## RECORDS PROVIDED
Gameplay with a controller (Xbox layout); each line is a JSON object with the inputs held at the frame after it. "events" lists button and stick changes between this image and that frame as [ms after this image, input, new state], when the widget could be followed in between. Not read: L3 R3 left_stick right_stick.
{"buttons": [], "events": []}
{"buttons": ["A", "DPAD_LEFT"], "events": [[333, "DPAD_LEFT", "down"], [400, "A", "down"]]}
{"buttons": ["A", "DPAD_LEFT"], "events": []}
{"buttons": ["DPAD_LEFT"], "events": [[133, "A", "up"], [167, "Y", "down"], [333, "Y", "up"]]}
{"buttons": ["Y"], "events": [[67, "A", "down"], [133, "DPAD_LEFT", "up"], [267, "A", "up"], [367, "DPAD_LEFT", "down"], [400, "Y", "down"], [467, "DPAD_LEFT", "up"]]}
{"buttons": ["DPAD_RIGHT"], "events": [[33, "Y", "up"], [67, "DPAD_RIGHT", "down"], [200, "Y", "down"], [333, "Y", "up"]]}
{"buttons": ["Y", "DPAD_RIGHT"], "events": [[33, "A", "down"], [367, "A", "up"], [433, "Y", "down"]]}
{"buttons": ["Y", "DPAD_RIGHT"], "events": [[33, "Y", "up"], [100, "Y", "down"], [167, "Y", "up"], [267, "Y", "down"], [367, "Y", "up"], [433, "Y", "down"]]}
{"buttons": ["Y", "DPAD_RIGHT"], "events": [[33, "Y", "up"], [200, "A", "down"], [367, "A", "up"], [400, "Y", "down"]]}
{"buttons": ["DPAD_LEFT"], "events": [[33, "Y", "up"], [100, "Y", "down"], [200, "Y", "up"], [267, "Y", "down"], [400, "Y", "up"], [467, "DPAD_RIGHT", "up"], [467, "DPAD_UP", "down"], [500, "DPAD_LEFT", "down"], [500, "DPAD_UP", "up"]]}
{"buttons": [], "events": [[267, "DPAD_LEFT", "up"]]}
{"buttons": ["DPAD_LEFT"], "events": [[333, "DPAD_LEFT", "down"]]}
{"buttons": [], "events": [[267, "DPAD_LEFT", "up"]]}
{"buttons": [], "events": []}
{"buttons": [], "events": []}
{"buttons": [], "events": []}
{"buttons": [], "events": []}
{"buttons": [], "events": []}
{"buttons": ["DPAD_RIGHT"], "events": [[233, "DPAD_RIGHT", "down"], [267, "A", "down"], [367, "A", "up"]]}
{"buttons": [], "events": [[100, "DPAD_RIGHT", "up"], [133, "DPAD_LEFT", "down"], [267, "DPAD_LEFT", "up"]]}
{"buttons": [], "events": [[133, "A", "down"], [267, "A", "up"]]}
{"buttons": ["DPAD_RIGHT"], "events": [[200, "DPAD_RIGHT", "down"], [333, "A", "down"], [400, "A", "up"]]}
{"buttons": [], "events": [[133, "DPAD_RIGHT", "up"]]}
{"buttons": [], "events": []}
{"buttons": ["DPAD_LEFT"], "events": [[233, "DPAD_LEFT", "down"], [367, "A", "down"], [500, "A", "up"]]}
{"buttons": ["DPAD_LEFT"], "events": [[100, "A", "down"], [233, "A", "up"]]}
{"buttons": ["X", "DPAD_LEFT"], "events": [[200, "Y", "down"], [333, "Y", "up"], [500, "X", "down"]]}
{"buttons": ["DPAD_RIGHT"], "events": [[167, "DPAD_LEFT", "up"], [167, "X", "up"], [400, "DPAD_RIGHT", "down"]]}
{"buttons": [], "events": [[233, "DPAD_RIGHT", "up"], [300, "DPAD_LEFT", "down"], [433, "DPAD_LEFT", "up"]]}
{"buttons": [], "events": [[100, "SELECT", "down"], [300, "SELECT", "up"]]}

## WHAT IS BEING ASKED
Transcribe the data above in full, exactly as it appears.

## YOUR SOLUTION
Gameplay with a controller (Xbox layout); each line is a JSON object with the inputs held at the frame after it. "events" lists button and stick changes between this image and that frame as [ms after this image, input, new state], when the widget could be followed in between. Not read: L3 R3 left_stick right_stick.
{"buttons": [], "events": []}
{"buttons": ["A", "DPAD_LEFT"], "events": [[333, "DPAD_LEFT", "down"], [400, "A", "down"]]}
{"buttons": ["A", "DPAD_LEFT"], "events": []}
{"buttons": ["DPAD_LEFT"], "events": [[133, "A", "up"], [167, "Y", "down"], [333, "Y", "up"]]}
{"buttons": ["Y"], "events": [[67, "A", "down"], [133, "DPAD_LEFT", "up"], [267, "A", "up"], [367, "DPAD_LEFT", "down"], [400, "Y", "down"], [467, "DPAD_LEFT", "up"]]}
{"buttons": ["DPAD_RIGHT"], "events": [[33, "Y", "up"], [67, "DPAD_RIGHT", "down"], [200, "Y", "down"], [333, "Y", "up"]]}
{"buttons": ["Y", "DPAD_RIGHT"], "events": [[33, "A", "down"], [367, "A", "up"], [433, "Y", "down"]]}
{"buttons": ["Y", "DPAD_RIGHT"], "events": [[33, "Y", "up"], [100, "Y", "down"], [167, "Y", "up"], [267, "Y", "down"], [367, "Y", "up"], [433, "Y", "down"]]}
{"buttons": ["Y", "DPAD_RIGHT"], "events": [[33, "Y", "up"], [200, "A", "down"], [367, "A", "up"], [400, "Y", "down"]]}
{"buttons": ["DPAD_LEFT"], "events": [[33, "Y", "up"], [100, "Y", "down"], [200, "Y", "up"], [267, "Y", "down"], [400, "Y", "up"], [467, "DPAD_RIGHT", "up"], [467, "DPAD_UP", "down"], [500, "DPAD_LEFT", "down"], [500, "DPAD_UP", "up"]]}
{"buttons": [], "events": [[267, "DPAD_LEFT", "up"]]}
{"buttons": ["DPAD_LEFT"], "events": [[333, "DPAD_LEFT", "down"]]}
{"buttons": [], "events": [[267, "DPAD_LEFT", "up"]]}
{"buttons": [], "events": []}
{"buttons": [], "events": []}
{"buttons": [], "events": []}
{"buttons": [], "events": []}
{"buttons": [], "events": []}
{"buttons": ["DPAD_RIGHT"], "events": [[233, "DPAD_RIGHT", "down"], [267, "A", "down"], [367, "A", "up"]]}
{"buttons": [], "events": [[100, "DPAD_RIGHT", "up"], [133, "DPAD_LEFT", "down"], [267, "DPAD_LEFT", "up"]]}
{"buttons": [], "events": [[133, "A", "down"], [267, "A", "up"]]}
{"buttons": ["DPAD_RIGHT"], "events": [[200, "DPAD_RIGHT", "down"], [333, "A", "down"], [400, "A", "up"]]}
{"buttons": [], "events": [[133, "DPAD_RIGHT", "up"]]}
{"buttons": [], "events": []}
{"buttons": ["DPAD_LEFT"], "events": [[233, "DPAD_LEFT", "down"], [367, "A", "down"], [500, "A", "up"]]}
{"buttons": ["DPAD_LEFT"], "events": [[100, "A", "down"], [233, "A", "up"]]}
{"buttons": ["X", "DPAD_LEFT"], "events": [[200, "Y", "down"], [333, "Y", "up"], [500, "X", "down"]]}
{"buttons": ["DPAD_RIGHT"], "events": [[167, "DPAD_LEFT", "up"], [167, "X", "up"], [400, "DPAD_RIGHT", "down"]]}
{"buttons": [], "events": [[233, "DPAD_RIGHT", "up"], [300, "DPAD_LEFT", "down"], [433, "DPAD_LEFT", "up"]]}
{"buttons": [], "events": [[100, "SELECT", "down"], [300, "SELECT", "up"]]}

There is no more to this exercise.